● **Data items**
■ ■ ■ ■ ■ ■ ■

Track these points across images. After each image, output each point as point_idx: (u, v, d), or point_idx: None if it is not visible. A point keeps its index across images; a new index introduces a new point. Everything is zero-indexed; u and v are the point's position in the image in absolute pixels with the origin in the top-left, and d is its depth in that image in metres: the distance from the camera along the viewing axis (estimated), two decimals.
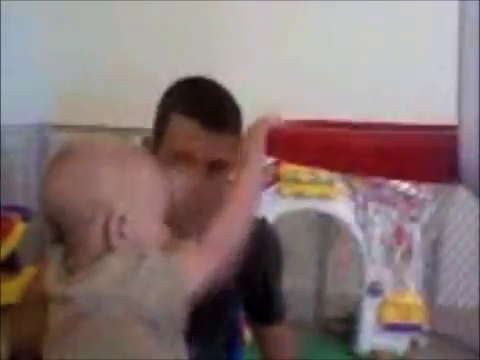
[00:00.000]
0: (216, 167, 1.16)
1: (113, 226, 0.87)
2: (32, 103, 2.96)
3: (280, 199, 2.48)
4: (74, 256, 0.90)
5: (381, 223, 2.46)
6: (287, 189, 2.45)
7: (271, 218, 2.49)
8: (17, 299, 1.41)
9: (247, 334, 2.40)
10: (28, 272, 2.73)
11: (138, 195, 0.90)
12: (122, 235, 0.87)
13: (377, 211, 2.44)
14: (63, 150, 0.91)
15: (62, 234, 0.91)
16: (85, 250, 0.89)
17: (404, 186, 2.43)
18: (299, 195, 2.46)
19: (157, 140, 1.24)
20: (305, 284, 2.92)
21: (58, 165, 0.89)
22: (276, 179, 2.45)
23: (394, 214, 2.46)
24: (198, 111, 1.18)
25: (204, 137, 1.16)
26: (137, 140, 1.35)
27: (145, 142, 1.30)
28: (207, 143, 1.16)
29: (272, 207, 2.48)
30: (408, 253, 2.50)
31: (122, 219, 0.87)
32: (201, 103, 1.20)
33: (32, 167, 3.03)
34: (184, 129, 1.18)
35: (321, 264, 2.93)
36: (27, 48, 3.01)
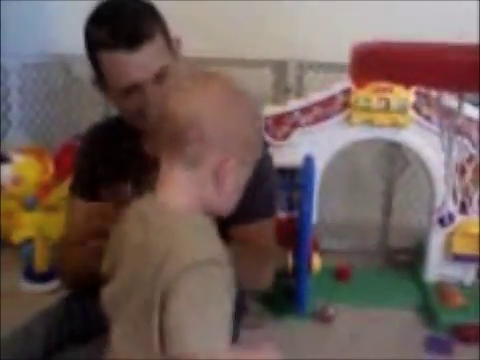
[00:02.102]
0: (160, 75, 1.25)
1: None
2: None
3: (349, 127, 2.43)
4: None
5: (455, 154, 2.39)
6: (357, 117, 2.40)
7: (339, 146, 2.47)
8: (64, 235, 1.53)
9: (315, 261, 2.44)
10: None
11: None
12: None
13: (449, 140, 2.37)
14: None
15: None
16: None
17: (477, 114, 2.36)
18: (369, 123, 2.41)
19: (100, 80, 1.31)
20: (371, 214, 2.91)
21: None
22: (346, 106, 2.41)
23: (467, 143, 2.39)
24: (118, 41, 1.21)
25: (138, 60, 1.22)
26: None
27: (94, 81, 1.35)
28: (143, 63, 1.22)
29: (341, 135, 2.45)
30: None
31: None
32: (117, 30, 1.22)
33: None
34: (117, 65, 1.23)
35: (388, 194, 2.90)
36: None
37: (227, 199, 0.97)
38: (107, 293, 1.01)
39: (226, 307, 0.87)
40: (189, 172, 0.93)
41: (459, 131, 2.32)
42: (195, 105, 0.91)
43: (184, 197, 0.94)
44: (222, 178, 0.93)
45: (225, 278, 0.88)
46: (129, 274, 0.94)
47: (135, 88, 1.25)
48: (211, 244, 0.90)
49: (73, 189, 1.48)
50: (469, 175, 2.44)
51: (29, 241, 2.52)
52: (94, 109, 3.04)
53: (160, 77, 1.26)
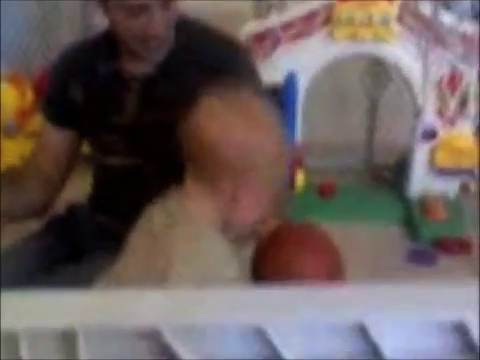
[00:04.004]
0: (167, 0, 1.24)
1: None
2: None
3: (332, 43, 2.39)
4: None
5: (436, 66, 2.36)
6: (339, 32, 2.35)
7: (322, 63, 2.44)
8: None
9: (299, 177, 2.45)
10: None
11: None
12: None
13: (432, 53, 2.34)
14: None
15: None
16: None
17: (461, 25, 2.31)
18: (352, 38, 2.36)
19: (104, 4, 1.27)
20: (356, 131, 2.90)
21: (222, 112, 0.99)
22: (328, 21, 2.36)
23: (450, 56, 2.36)
24: None
25: None
26: None
27: None
28: None
29: (324, 51, 2.41)
30: (464, 96, 2.43)
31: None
32: None
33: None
34: None
35: (373, 110, 2.89)
36: None
37: (246, 214, 1.01)
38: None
39: None
40: (210, 187, 0.99)
41: (439, 41, 2.28)
42: (220, 129, 0.97)
43: (203, 208, 0.99)
44: (238, 199, 0.99)
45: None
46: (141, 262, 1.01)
47: (142, 9, 1.22)
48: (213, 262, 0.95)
49: (43, 110, 1.48)
50: (454, 89, 2.42)
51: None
52: (73, 34, 2.97)
53: (167, 2, 1.24)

■ ■ ■ ■ ■ ■ ■

● **What to produce**
If an entry holds a picture, skip the picture and print the rest of the data exactly.

● **Response to this task**
Track these points across images. After each image, output each point as point_idx: (u, v, d), or point_idx: None if it is not visible. A point keeps its index across images; a new index introduces a new point. Everything is zero-indexed; u and v are the point's position in the image in absolute pixels with the origin in the top-left, and d is its depth in that image in metres: the distance from the camera along the viewing axis (estimated), two decimals.
[00:00.000]
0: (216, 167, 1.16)
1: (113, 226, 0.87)
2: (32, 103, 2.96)
3: (280, 199, 2.48)
4: (74, 256, 0.90)
5: (381, 223, 2.46)
6: (287, 189, 2.45)
7: (271, 218, 2.49)
8: (17, 299, 1.41)
9: (247, 334, 2.40)
10: (28, 272, 2.73)
11: (138, 195, 0.90)
12: (122, 235, 0.87)
13: (377, 211, 2.44)
14: (63, 150, 0.91)
15: (62, 234, 0.91)
16: (85, 250, 0.89)
17: (404, 186, 2.43)
18: (299, 195, 2.46)
19: (157, 140, 1.24)
20: (305, 284, 2.92)
21: (58, 165, 0.89)
22: (276, 179, 2.45)
23: (394, 214, 2.46)
24: (198, 111, 1.18)
25: (204, 137, 1.16)
26: (137, 140, 1.35)
27: (145, 142, 1.30)
28: (207, 143, 1.16)
29: (272, 207, 2.48)
30: (408, 253, 2.50)
31: (122, 219, 0.87)
32: (201, 103, 1.20)
33: (32, 167, 3.03)
34: (184, 129, 1.18)
35: (321, 264, 2.93)
36: (27, 48, 3.01)
[00:02.102]
0: (160, 75, 1.25)
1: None
2: None
3: (349, 127, 2.43)
4: None
5: (455, 154, 2.39)
6: (357, 117, 2.40)
7: (339, 146, 2.47)
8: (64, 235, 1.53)
9: (315, 261, 2.44)
10: None
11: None
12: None
13: (449, 140, 2.37)
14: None
15: None
16: None
17: (477, 114, 2.36)
18: (369, 123, 2.41)
19: (100, 80, 1.31)
20: (371, 214, 2.91)
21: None
22: (346, 106, 2.41)
23: (467, 143, 2.39)
24: (118, 41, 1.21)
25: (138, 60, 1.22)
26: None
27: (94, 81, 1.35)
28: (143, 63, 1.22)
29: (341, 135, 2.45)
30: None
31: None
32: (117, 30, 1.22)
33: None
34: (117, 65, 1.23)
35: (388, 194, 2.90)
36: None
37: (227, 199, 0.97)
38: (107, 293, 1.01)
39: (226, 307, 0.87)
40: (189, 172, 0.93)
41: (459, 131, 2.32)
42: (195, 105, 0.91)
43: (184, 197, 0.94)
44: (222, 178, 0.93)
45: (225, 278, 0.88)
46: (129, 274, 0.94)
47: (135, 88, 1.25)
48: (211, 244, 0.90)
49: (73, 189, 1.48)
50: (469, 175, 2.44)
51: (29, 241, 2.52)
52: (94, 109, 3.04)
53: (160, 77, 1.26)
[00:04.004]
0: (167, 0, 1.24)
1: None
2: None
3: (332, 43, 2.39)
4: None
5: (436, 66, 2.36)
6: (339, 32, 2.35)
7: (322, 63, 2.44)
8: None
9: (299, 177, 2.45)
10: None
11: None
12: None
13: (432, 53, 2.34)
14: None
15: None
16: None
17: (461, 25, 2.31)
18: (352, 38, 2.36)
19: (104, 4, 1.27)
20: (356, 131, 2.90)
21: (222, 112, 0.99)
22: (328, 21, 2.36)
23: (450, 56, 2.36)
24: None
25: None
26: None
27: None
28: None
29: (324, 51, 2.41)
30: (464, 96, 2.43)
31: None
32: None
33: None
34: None
35: (373, 110, 2.89)
36: None
37: (246, 214, 1.01)
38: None
39: None
40: (210, 187, 0.99)
41: (439, 41, 2.28)
42: (220, 129, 0.97)
43: (203, 208, 0.99)
44: (238, 199, 0.99)
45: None
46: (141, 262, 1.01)
47: (142, 9, 1.22)
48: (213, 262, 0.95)
49: (43, 110, 1.48)
50: (454, 89, 2.42)
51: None
52: (73, 34, 2.97)
53: (167, 2, 1.24)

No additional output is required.